■ EXERCISE: Write out every line of the records below as a JSON list of strings, one string per line, omitting blank lines.

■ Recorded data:
---*---

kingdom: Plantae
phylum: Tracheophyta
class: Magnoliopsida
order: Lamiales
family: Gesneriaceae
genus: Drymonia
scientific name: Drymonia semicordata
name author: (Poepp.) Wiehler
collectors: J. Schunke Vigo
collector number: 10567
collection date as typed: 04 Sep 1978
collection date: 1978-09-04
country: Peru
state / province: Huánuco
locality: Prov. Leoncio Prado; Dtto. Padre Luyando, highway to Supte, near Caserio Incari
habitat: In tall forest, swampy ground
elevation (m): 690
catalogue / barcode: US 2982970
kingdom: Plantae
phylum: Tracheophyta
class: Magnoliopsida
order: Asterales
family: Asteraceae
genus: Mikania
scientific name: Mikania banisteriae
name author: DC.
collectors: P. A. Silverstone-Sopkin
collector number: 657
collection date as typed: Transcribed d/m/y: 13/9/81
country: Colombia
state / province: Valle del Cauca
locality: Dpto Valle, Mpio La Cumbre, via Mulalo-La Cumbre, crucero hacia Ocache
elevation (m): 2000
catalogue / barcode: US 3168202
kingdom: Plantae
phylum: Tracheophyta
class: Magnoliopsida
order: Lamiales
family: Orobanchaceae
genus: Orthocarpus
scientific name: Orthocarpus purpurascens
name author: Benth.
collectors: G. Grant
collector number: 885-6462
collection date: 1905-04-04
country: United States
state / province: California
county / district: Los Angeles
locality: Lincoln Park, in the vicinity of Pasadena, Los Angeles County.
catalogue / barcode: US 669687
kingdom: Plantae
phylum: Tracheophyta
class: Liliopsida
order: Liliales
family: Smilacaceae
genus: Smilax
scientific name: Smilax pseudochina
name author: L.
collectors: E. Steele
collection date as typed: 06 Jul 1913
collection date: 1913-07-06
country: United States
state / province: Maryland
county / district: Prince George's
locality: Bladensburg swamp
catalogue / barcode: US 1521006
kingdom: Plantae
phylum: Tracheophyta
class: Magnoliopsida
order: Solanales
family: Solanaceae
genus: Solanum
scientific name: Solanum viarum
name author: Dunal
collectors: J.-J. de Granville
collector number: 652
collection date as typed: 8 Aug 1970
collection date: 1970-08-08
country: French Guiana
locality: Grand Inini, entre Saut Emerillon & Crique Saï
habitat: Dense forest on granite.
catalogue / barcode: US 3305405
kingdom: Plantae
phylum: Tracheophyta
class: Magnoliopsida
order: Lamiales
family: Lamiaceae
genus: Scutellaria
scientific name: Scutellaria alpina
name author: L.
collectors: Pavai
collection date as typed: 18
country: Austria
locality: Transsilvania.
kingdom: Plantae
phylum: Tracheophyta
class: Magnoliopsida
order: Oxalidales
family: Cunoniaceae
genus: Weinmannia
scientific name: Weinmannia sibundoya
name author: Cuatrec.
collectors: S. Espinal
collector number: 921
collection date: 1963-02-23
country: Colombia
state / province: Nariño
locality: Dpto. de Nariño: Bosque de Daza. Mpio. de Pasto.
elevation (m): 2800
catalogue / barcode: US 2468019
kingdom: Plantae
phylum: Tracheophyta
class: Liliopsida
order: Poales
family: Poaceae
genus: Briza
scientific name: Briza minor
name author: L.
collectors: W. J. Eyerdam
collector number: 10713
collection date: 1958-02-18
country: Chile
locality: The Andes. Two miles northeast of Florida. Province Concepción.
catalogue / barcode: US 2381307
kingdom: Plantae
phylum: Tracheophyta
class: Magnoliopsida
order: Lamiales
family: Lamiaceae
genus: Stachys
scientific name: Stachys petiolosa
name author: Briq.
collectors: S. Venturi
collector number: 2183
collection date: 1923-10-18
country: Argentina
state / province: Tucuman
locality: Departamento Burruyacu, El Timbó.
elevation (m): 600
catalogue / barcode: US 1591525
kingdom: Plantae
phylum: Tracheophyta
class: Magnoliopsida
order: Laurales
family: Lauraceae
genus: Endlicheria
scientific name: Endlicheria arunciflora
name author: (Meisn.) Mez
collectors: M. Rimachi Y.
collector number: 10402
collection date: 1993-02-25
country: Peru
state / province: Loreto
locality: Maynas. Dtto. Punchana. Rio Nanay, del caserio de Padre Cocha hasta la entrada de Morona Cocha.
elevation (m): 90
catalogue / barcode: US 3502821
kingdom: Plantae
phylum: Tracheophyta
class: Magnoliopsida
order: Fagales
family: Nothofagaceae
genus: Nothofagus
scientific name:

---*---

■ SOLUTION:
[
  "kingdom: Plantae",
  "phylum: Tracheophyta",
  "class: Magnoliopsida",
  "order: Lamiales",
  "family: Gesneriaceae",
  "genus: Drymonia",
  "scientific name: Drymonia semicordata",
  "name author: (Poepp.) Wiehler",
  "collectors: J. Schunke Vigo",
  "collector number: 10567",
  "collection date as typed: 04 Sep 1978",
  "collection date: 1978-09-04",
  "country: Peru",
  "state / province: Huánuco",
  "locality: Prov. Leoncio Prado; Dtto. Padre Luyando, highway to Supte, near Caserio Incari",
  "habitat: In tall forest, swampy ground",
  "elevation (m): 690",
  "catalogue / barcode: US 2982970",
  "kingdom: Plantae",
  "phylum: Tracheophyta",
  "class: Magnoliopsida",
  "order: Asterales",
  "family: Asteraceae",
  "genus: Mikania",
  "scientific name: Mikania banisteriae",
  "name author: DC.",
  "collectors: P. A. Silverstone-Sopkin",
  "collector number: 657",
  "collection date as typed: Transcribed d/m/y: 13/9/81",
  "country: Colombia",
  "state / province: Valle del Cauca",
  "locality: Dpto Valle, Mpio La Cumbre, via Mulalo-La Cumbre, crucero hacia Ocache",
  "elevation (m): 2000",
  "catalogue / barcode: US 3168202",
  "kingdom: Plantae",
  "phylum: Tracheophyta",
  "class: Magnoliopsida",
  "order: Lamiales",
  "family: Orobanchaceae",
  "genus: Orthocarpus",
  "scientific name: Orthocarpus purpurascens",
  "name author: Benth.",
  "collectors: G. Grant",
  "collector number: 885-6462",
  "collection date: 1905-04-04",
  "country: United States",
  "state / province: California",
  "county / district: Los Angeles",
  "locality: Lincoln Park, in the vicinity of Pasadena, Los Angeles County.",
  "catalogue / barcode: US 669687",
  "kingdom: Plantae",
  "phylum: Tracheophyta",
  "class: Liliopsida",
  "order: Liliales",
  "family: Smilacaceae",
  "genus: Smilax",
  "scientific name: Smilax pseudochina",
  "name author: L.",
  "collectors: E. Steele",
  "collection date as typed: 06 Jul 1913",
  "collection date: 1913-07-06",
  "country: United States",
  "state / province: Maryland",
  "county / district: Prince George's",
  "locality: Bladensburg swamp",
  "catalogue / barcode: US 1521006",
  "kingdom: Plantae",
  "phylum: Tracheophyta",
  "class: Magnoliopsida",
  "order: Solanales",
  "family: Solanaceae",
  "genus: Solanum",
  "scientific name: Solanum viarum",
  "name author: Dunal",
  "collectors: J.-J. de Granville",
  "collector number: 652",
  "collection date as typed: 8 Aug 1970",
  "collection date: 1970-08-08",
  "country: French Guiana",
  "locality: Grand Inini, entre Saut Emerillon & Crique Saï",
  "habitat: Dense forest on granite.",
  "catalogue / barcode: US 3305405",
  "kingdom: Plantae",
  "phylum: Tracheophyta",
  "class: Magnoliopsida",
  "order: Lamiales",
  "family: Lamiaceae",
  "genus: Scutellaria",
  "scientific name: Scutellaria alpina",
  "name author: L.",
  "collectors: Pavai",
  "collection date as typed: 18",
  "country: Austria",
  "locality: Transsilvania.",
  "kingdom: Plantae",
  "phylum: Tracheophyta",
  "class: Magnoliopsida",
  "order: Oxalidales",
  "family: Cunoniaceae",
  "genus: Weinmannia",
  "scientific name: Weinmannia sibundoya",
  "name author: Cuatrec.",
  "collectors: S. Espinal",
  "collector number: 921",
  "collection date: 1963-02-23",
  "country: Colombia",
  "state / province: Nariño",
  "locality: Dpto. de Nariño: Bosque de Daza. Mpio. de Pasto.",
  "elevation (m): 2800",
  "catalogue / barcode: US 2468019",
  "kingdom: Plantae",
  "phylum: Tracheophyta",
  "class: Liliopsida",
  "order: Poales",
  "family: Poaceae",
  "genus: Briza",
  "scientific name: Briza minor",
  "name author: L.",
  "collectors: W. J. Eyerdam",
  "collector number: 10713",
  "collection date: 1958-02-18",
  "country: Chile",
  "locality: The Andes. Two miles northeast of Florida. Province Concepción.",
  "catalogue / barcode: US 2381307",
  "kingdom: Plantae",
  "phylum: Tracheophyta",
  "class: Magnoliopsida",
  "order: Lamiales",
  "family: Lamiaceae",
  "genus: Stachys",
  "scientific name: Stachys petiolosa",
  "name author: Briq.",
  "collectors: S. Venturi",
  "collector number: 2183",
  "collection date: 1923-10-18",
  "country: Argentina",
  "state / province: Tucuman",
  "locality: Departamento Burruyacu, El Timbó.",
  "elevation (m): 600",
  "catalogue / barcode: US 1591525",
  "kingdom: Plantae",
  "phylum: Tracheophyta",
  "class: Magnoliopsida",
  "order: Laurales",
  "family: Lauraceae",
  "genus: Endlicheria",
  "scientific name: Endlicheria arunciflora",
  "name author: (Meisn.) Mez",
  "collectors: M. Rimachi Y.",
  "collector number: 10402",
  "collection date: 1993-02-25",
  "country: Peru",
  "state / province: Loreto",
  "locality: Maynas. Dtto. Punchana. Rio Nanay, del caserio de Padre Cocha hasta la entrada de Morona Cocha.",
  "elevation (m): 90",
  "catalogue / barcode: US 3502821",
  "kingdom: Plantae",
  "phylum: Tracheophyta",
  "class: Magnoliopsida",
  "order: Fagales",
  "family: Nothofagaceae",
  "genus: Nothofagus",
  "scientific name:"
]